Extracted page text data
*** Block opens ***

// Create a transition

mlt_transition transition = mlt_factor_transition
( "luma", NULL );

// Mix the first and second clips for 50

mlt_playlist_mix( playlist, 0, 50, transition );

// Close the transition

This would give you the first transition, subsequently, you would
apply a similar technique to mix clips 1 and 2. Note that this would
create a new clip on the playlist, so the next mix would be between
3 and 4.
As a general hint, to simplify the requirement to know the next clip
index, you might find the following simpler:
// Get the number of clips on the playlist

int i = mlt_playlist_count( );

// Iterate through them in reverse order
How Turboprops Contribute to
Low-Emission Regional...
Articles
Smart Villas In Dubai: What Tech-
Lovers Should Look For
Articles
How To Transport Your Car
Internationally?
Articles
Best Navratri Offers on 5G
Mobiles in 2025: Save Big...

*** Block closes ***

* [Action item] Whatever lies between the line containing "Internationally?" and the final line above, both included, must be returned exactly.

* [Exercise result]
Internationally?
Articles
Best Navratri Offers on 5G
Mobiles in 2025: Save Big...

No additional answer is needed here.